Our unelected judiciary appear to be favouring their own interpretations of the Canadian Constitution rather than a firm commitment to historical precedent and the text of the document itself.

The latest example of this comes from the Federal Court. 

Last week, a federal court ruled that the law underpinning the Safe Third Country Act is a violation of our Charter-protected guarantee of life, liberty and security of the person. This interferes with Parliament to make their own foreign policy decisions.

The Safe Third Country Agreement, which took effect in 2004, is an agreement between the United States and Canada which recognizes that both countries are safe places for refugees to seek protection. The Agreement requires that Canada refuse the claim of an asylum claimant who arrives at the land ports of entry along the Canada-US border by requiring them to pursue their claim in the US instead – the country they first arrived in.

Through this decision, the Federal Court has attacked parliament’s ability to make decisions on Canada’s foreign affairs.  Appealing to what they deem the “spirit” of the legislation, they have ruled that the United States is a country which is now unsafe for refugees to return to – a dangerous precedent to set which can have negative consequences for our relations with our greatest foreign ally. 

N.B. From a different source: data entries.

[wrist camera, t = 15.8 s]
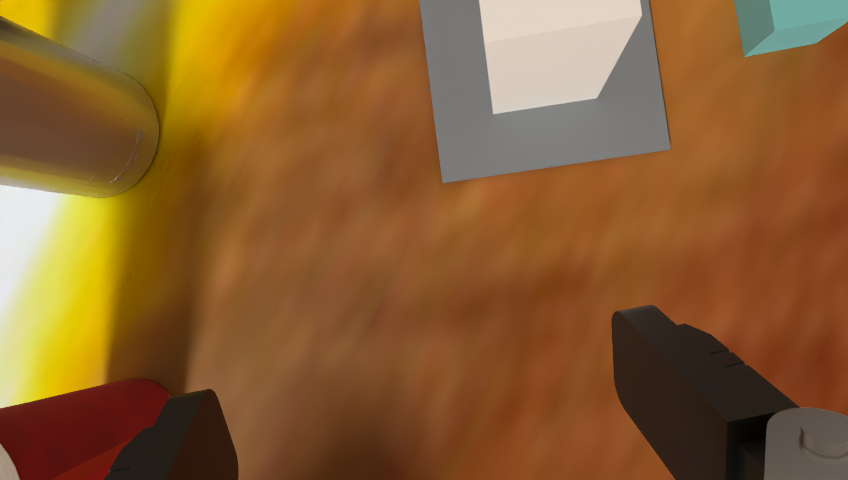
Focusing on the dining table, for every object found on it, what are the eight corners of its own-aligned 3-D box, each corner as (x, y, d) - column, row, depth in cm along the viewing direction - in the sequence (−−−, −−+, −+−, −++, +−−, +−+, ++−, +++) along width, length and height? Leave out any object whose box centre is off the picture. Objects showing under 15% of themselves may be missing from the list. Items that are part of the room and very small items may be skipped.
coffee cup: (79, 371, 40) (-176, 440, 25) (184, 352, 39) (-20, 413, 24) (98, 489, 39) (-152, 630, 24) (204, 473, 38) (8, 612, 23)
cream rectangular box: (596, 98, 34) (642, 15, 22) (493, 114, 35) (484, 42, 23) (583, -3, 35) (621, -137, 23) (481, 15, 36) (466, -104, 24)
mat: (443, 183, 36) (442, 182, 36) (416, -26, 37) (415, -29, 36) (668, 149, 34) (670, 148, 34) (636, -72, 35) (637, -75, 34)
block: (815, 43, 33) (856, 15, 29) (743, 57, 34) (774, 30, 30) (803, -22, 33) (843, -59, 29) (732, -7, 34) (761, -42, 30)
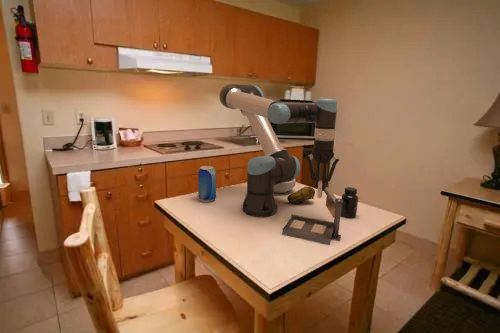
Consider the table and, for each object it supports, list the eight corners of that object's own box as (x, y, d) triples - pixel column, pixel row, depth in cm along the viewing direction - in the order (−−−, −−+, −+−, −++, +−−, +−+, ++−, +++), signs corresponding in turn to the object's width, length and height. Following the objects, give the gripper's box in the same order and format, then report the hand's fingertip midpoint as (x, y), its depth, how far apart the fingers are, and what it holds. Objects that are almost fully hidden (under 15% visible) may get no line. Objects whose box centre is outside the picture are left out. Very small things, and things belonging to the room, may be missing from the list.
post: (329, 238, 101) (333, 200, 98) (330, 234, 104) (334, 197, 101) (339, 241, 100) (344, 202, 96) (340, 236, 103) (345, 199, 100)
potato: (287, 198, 140) (288, 183, 139) (313, 200, 139) (314, 185, 137) (286, 204, 132) (287, 188, 131) (315, 207, 131) (316, 190, 129)
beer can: (219, 199, 137) (219, 167, 133) (208, 204, 130) (208, 170, 126) (206, 195, 142) (206, 164, 138) (194, 200, 135) (194, 167, 131)
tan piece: (322, 202, 119) (324, 186, 117) (327, 202, 119) (328, 186, 117) (333, 220, 102) (335, 201, 100) (338, 220, 102) (340, 202, 100)
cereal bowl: (280, 184, 164) (281, 172, 162) (301, 192, 151) (302, 179, 149) (257, 189, 154) (257, 176, 152) (277, 198, 141) (278, 184, 139)
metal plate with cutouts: (282, 234, 104) (282, 226, 103) (291, 221, 115) (291, 214, 114) (329, 244, 97) (330, 236, 96) (334, 230, 108) (335, 222, 107)
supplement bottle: (357, 219, 119) (360, 192, 116) (340, 217, 120) (343, 190, 117) (354, 212, 125) (358, 187, 122) (338, 211, 127) (341, 185, 124)
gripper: (305, 139, 110) (301, 197, 115) (340, 141, 104) (334, 202, 110) (309, 137, 116) (306, 192, 122) (342, 139, 111) (337, 196, 116)
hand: (319, 196), depth 116 cm, fingers closed
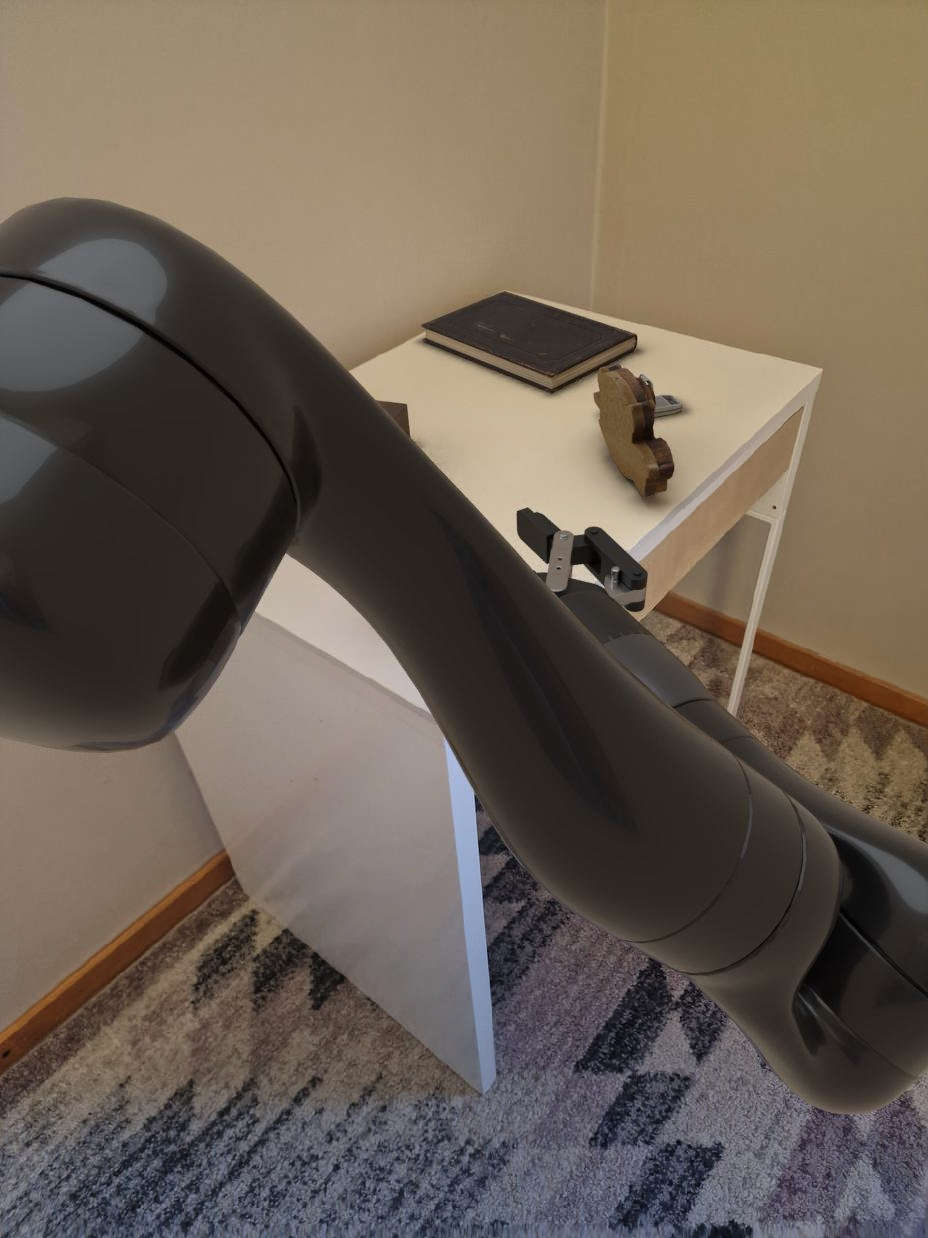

Trying to apply the Canadian Charter to asylum claimants upon return to another country – yet alone an allied country – is a massive overreach that goes far beyond the intention of who the Charter was intended to protect. It is not up to the courts to consider how non-citizens are to be treated in a different state – specifically a democratic one with their own firm commitment to the rule of law. It is certainly not the role of courts to determine they do not enjoy how the United States treats refugees upon return. 

That is not to say one must endorse the United States treatment of refugees in opposing this decision. But we must endorse a commitment to an interpretation of the Charter which focuses more on protecting the ability for democratic lawmakers to exercise their rights, rather than judicial overreach and activism.

In the wake of this interference of Canadian foreign policy by the Federal Court, some legal commentators have gently shrugged and suggested Canadians should just wait for the Federal Court of Appeal to weigh in – if they choose to at all.


The Charter does not exist to allow the courts to slide into areas of governance where they do not belong.

Parliament should assert itself as the guardian of separation of powers by invoking section 33 of the Charter – the aptly named Notwithstanding Clause – immediately to enable legislation to correct this judicial overreach.

In doing so, Parliament can tell the judiciary to stay in their lane, while ensuring that important lawmaking is done by those elected to do it.